People can only imagine how so much realism could ever be achieved by going back to the roots of Greek art and sculpture. Looking at and examining material and tools closely and also the exact techniques used to turn raw materials into outstanding masterpieces of art that some of still exist and being admired in Museums.
Closer investigation revealed that the early sculptures from porous limestone and bronze remained used even though marble became the choice of most artists. One of the most notable came from Naxos which were sparkling and close grained as well as Pentelic which were translucent and a rougher grain and turned honey coloured with age. Even though stone became the choice not only for easy workability but rather for decorative purposes as the majority of Greek sculptures were painted and not polished, many of these were simply to garishly for our refined tastes.

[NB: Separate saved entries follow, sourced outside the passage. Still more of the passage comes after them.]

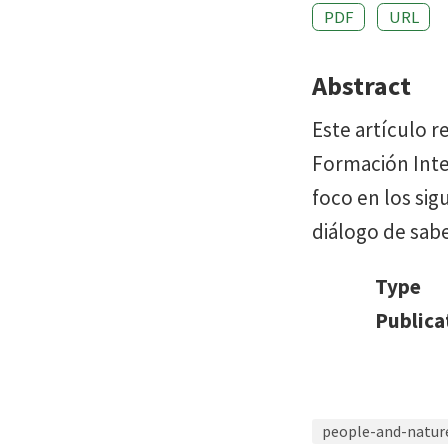
PDF
URL
Abstract
Este artículo re
Formación Integ
foco en los sig
diálogo de sab
Type
Publica
people-and-natur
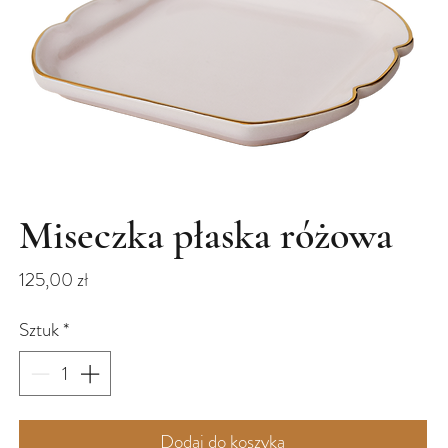
Miseczka płaska różowa
Cena
125,00 zł
Sztuk
*
Dodaj do koszyka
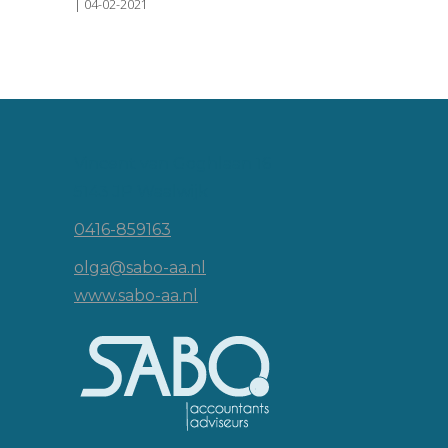
| 04-02-2021
Vincent van Goghlaan 16
5143 JP Waalwijk
0416-859163
olga@sabo-aa.nl
www.sabo-aa.nl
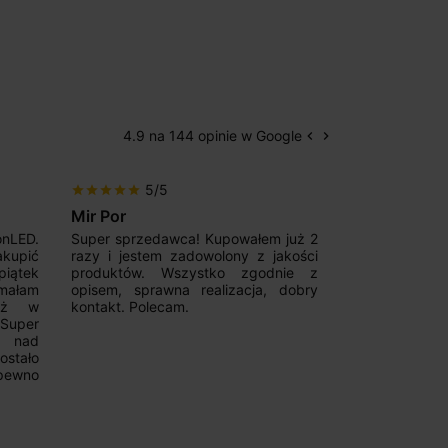
4.9 na 144 opinie w Google
keyboard_arrow_left
keyboard_arrow_right
Poprzedni
Następny
5/5
5/5
star
star
star
star
star
star
star
star
star
star
Mir Por
Patryk123
onLED.
Super sprzedawca! Kupowałem już 2
Szybka real
akupić
razy i jestem zadowolony z jakości
konkurencyjn
iątek
produktów. Wszystko zgodnie z
pomoc w 
ymałam
opisem, sprawna realizacja, dobry
magnetycznyc
już w
kontakt. Polecam.
wyboru. Z p
.Super
ponownie.
a nad
stało
pewno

To quarry marble they used wooden wedges and bow drills in order to work at workable pieces. You will find that the large figures were hardly ever made from a huge block of marble but instead vital pieces like heads and arms sculpted separately and attached to the main body at a later stage using dowels. With the use of iron tools the artists would work at a single block from various directions by initially using a pointed tool to chip away large pieces that would be discarded.
After this various chisels like small and drills, flat chisels and five-claw chisels would have been used in sculpting fine details. The sculptures surface was finished with abrasive powders, but rarely would you find polishing on them. After this the attaching was done by splints or placed on a column and finishing was done through painting with lips, eyebrows, hair and skin were always bright and unusual colours. Glass, crystal and bone materials were used for eyes while bronze would be used for adding jewellery, helmets, spears, etc.